Regulators are ready to do more to protect the banking system.
Treasury Secretary Janet Yellen told a subcommittee of the House Appropriations Committee Thursday (March 23): “Certainly, we would be prepared to take additional actions if warranted,” Bloomberg reported Thursday.
That statement was added to remarks that were otherwise largely similar to those Yellen delivered to a Senate hearing a day earlier, in which she said that Treasury officials had not considered a temporary expansion of federal insurance to all U.S. bank accounts, adding that this would require congressional legislation, according to the report.
Those remarks had shaken investors Wednesday (March 22), and the statement about taking additional actions seemed to be aimed at reassuring them, the report said.
In the wake of this month’s collapses of banks that faced rapid withdrawals of large amounts of deposits by anxious customers, investors are closely watching regulators’ remarks on the likelihood of the extension of federal deposit insurance, per the report.
It was reported Monday (March 20) that federal officials were examining ways to expand deposit protections to halt a possible financial meltdown.
Staff members at the U.S. Treasury Department were studying whether regulators have the authority to temporarily insure deposits above the traditional $250,000 limit without congressional approval, Bloomberg reported Monday.
The report comes amid a flurry of activity among legislators around the collapses of Silicon Valley Bank and Signature Bank, both of which were taken over by the Federal Deposit Insurance Corporation (FDIC) this month.

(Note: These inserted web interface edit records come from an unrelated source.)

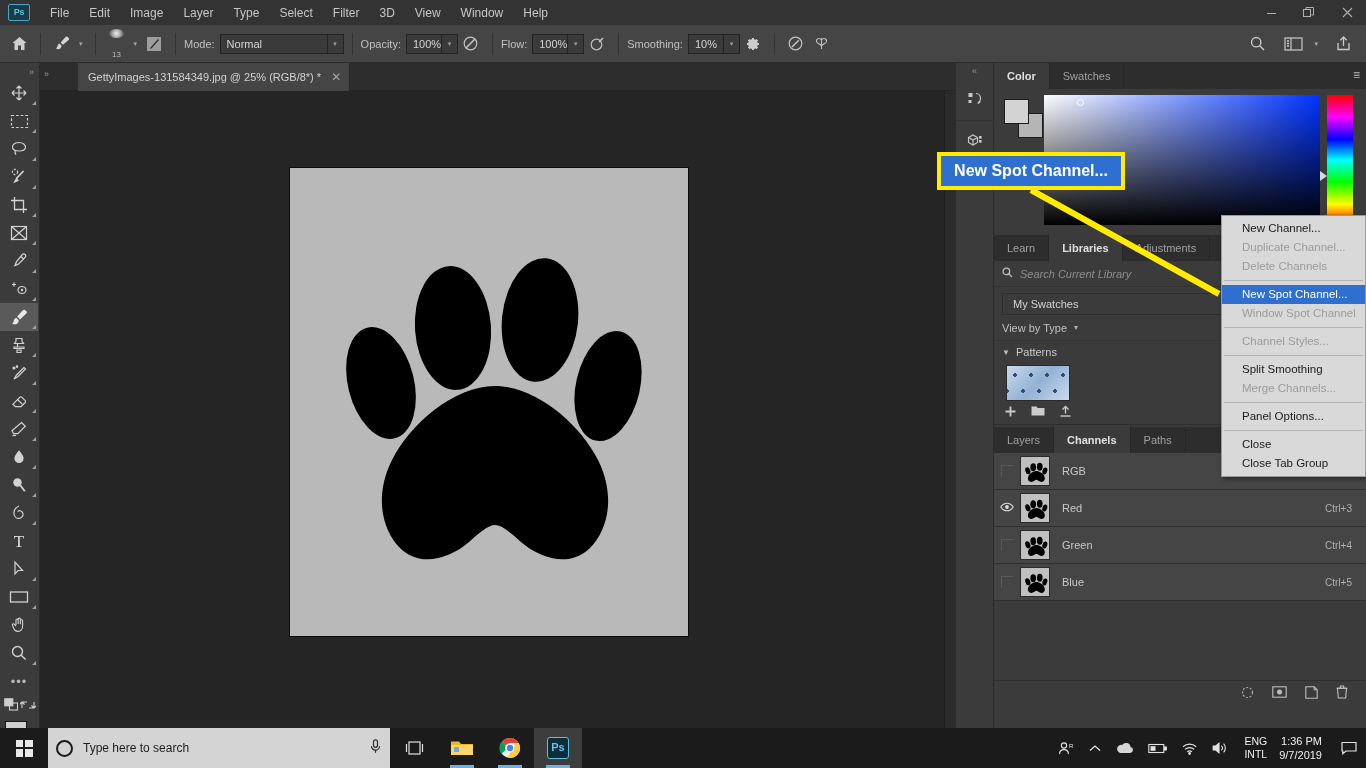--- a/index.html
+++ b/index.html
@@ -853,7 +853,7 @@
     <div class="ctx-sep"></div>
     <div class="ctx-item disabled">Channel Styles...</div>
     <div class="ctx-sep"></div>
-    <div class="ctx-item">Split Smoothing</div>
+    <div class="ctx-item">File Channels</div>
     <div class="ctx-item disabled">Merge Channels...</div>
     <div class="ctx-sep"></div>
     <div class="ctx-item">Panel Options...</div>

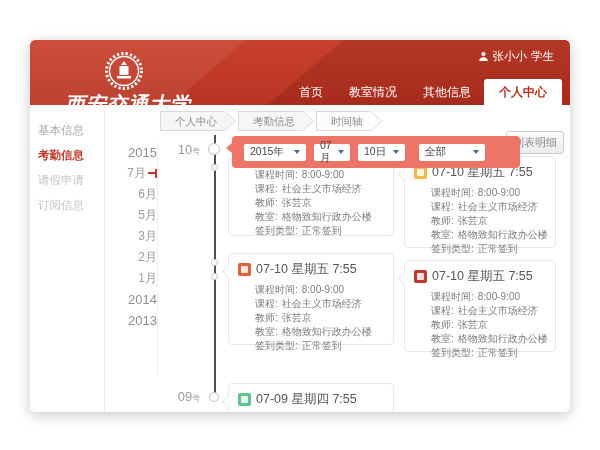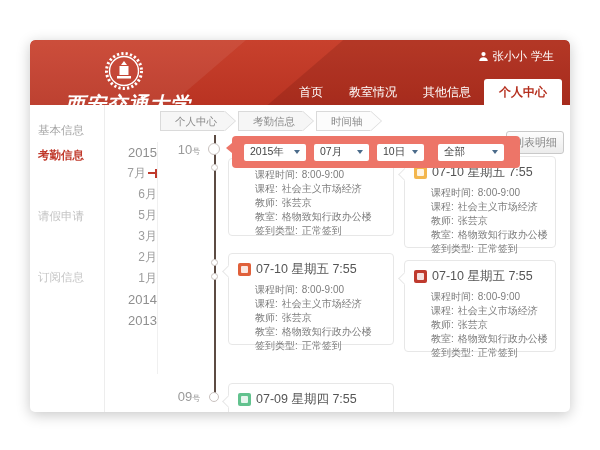--- a/index.html
+++ b/index.html
@@ -49,7 +49,7 @@
   .filterbar { position:absolute; left:202px; top:96px; width:288px; height:24px; background:#ed7568; border-radius:4px; display:flex; align-items:center; gap:8px; padding:16px 12px; z-index:5; }
   .filterbar::before { content:""; position:absolute; left:-6px; top:7px; border-top:5px solid transparent; border-bottom:5px solid transparent; border-right:6px solid #ed7568; }
   .fselect { height:17px; background:#fff; border-radius:2px; display:flex; align-items:center; justify-content:space-between; padding:0 6px; font-size:10.5px; color:#444; cursor:pointer; }
-  .fs-year{ width:62px; } .fs-month{ width:55px; } .fs-day{ width:47px; } .fs-type{ width:66px; margin-left:6px; }
+  .fs-year{ width:62px; } .fs-month{ width:36px; } .fs-day{ width:47px; } .fs-type{ width:66px; margin-left:6px; }
   .caret { width:0; height:0; border-left:3.5px solid transparent; border-right:3.5px solid transparent; border-top:4.5px solid #4a6b8a; }
   .list-btn { position:absolute; left:476px; top:91px; width:58px; height:23px; background:linear-gradient(#fdfdfd,#ececec); border:1px solid #c9c9c9; border-radius:3px; font-size:11px; color:#888; text-align:center; line-height:21px; cursor:pointer; z-index:4; }
 

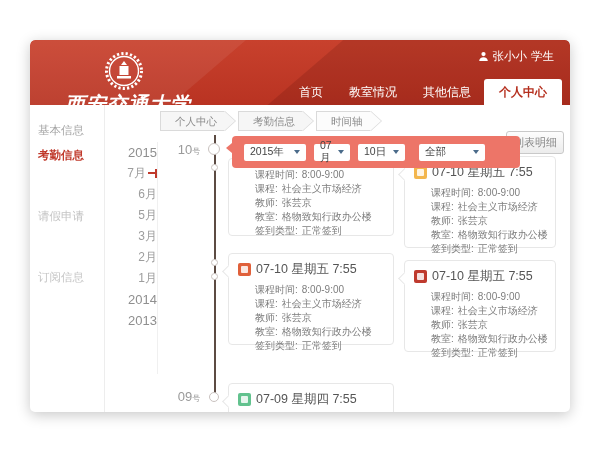--- a/index.html
+++ b/index.html
@@ -24,7 +24,7 @@
   .sidebar { position:absolute; left:0; top:65px; bottom:0; width:75px; border-right:1px solid #ededed; padding-top:13px; }
   .sb-item { font-size:11.5px; line-height:25px; padding-left:8px; color:#a3a3a3; cursor:pointer; white-space:nowrap; }
   .sb-item.active { color:#c0392b; font-weight:bold; }
-  .sb-item.dim { color:#c4c4c4;margin-top:36px; }
+  .sb-item.dim { color:#c4c4c4; }
 
   
   .crumbs { position:absolute; left:130px; top:71px; display:flex; z-index:2; }

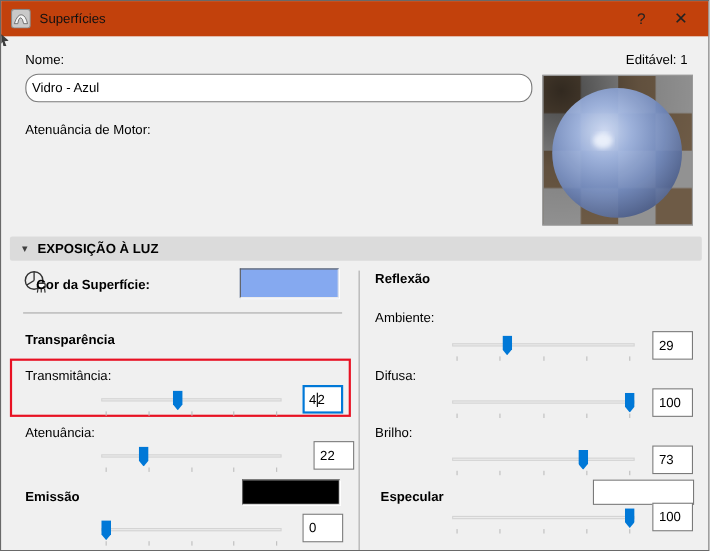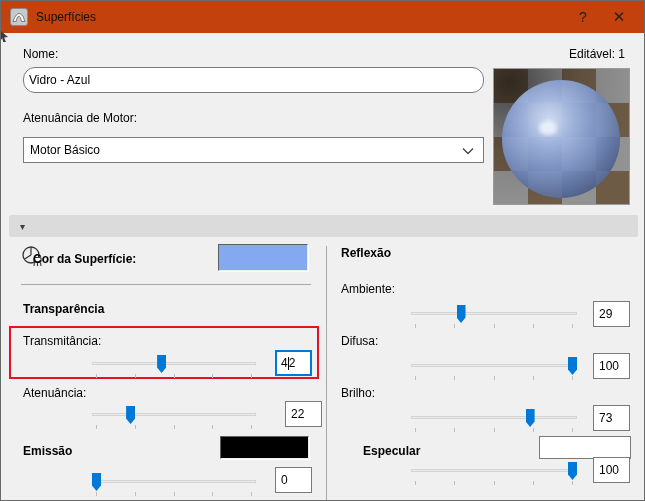--- a/index.html
+++ b/index.html
@@ -75,12 +75,6 @@
   <input class="textbox" style="left: 22px; top: 66px; width: 461px; border-radius: 12px;" value="Vidro - Azul">
 
   <div class="lbl" style="left:22px;top:110px;">Atenuância de Motor:</div>
-  <div class="combo" style="left:22px;top:136px;width:461px;">
-    <span>Motor Básico</span>
-    <svg class="chev" width="12" height="8" viewBox="0 0 12 8">
-      <polyline points="1,1.5 6,6.5 11,1.5" fill="none" stroke="#444" stroke-width="1.3"></polyline>
-    </svg>
-  </div>
 
   <div class="preview">
     <svg width="135" height="135" viewBox="0 0 135 135">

Reps. Patrick McHenry and French Hill, the chair and vice chairman of the House Financial Services Committee, wrote to the President Joe Biden administration Wednesday, demanding detailed information on the response to the bank failures.
McHenry of North Carolina and Hill of Arkansas also wrote to Yellen, asking for more clarification on the government’s decision to declare the banks a “systemic risk” when announcing the takeover.
The House Financial Service Committee has scheduled a hearing on the banking crisis for Wednesday (March 29).
The committee is set to hear from Martin Gruenberg, chair of the board of directors at the FDIC; Michael S. Barr, vice chair for supervisors at the Federal Reserve’s board of governors; and Nellie Liang, the Treasury Department’s undersecretary for domestic finance.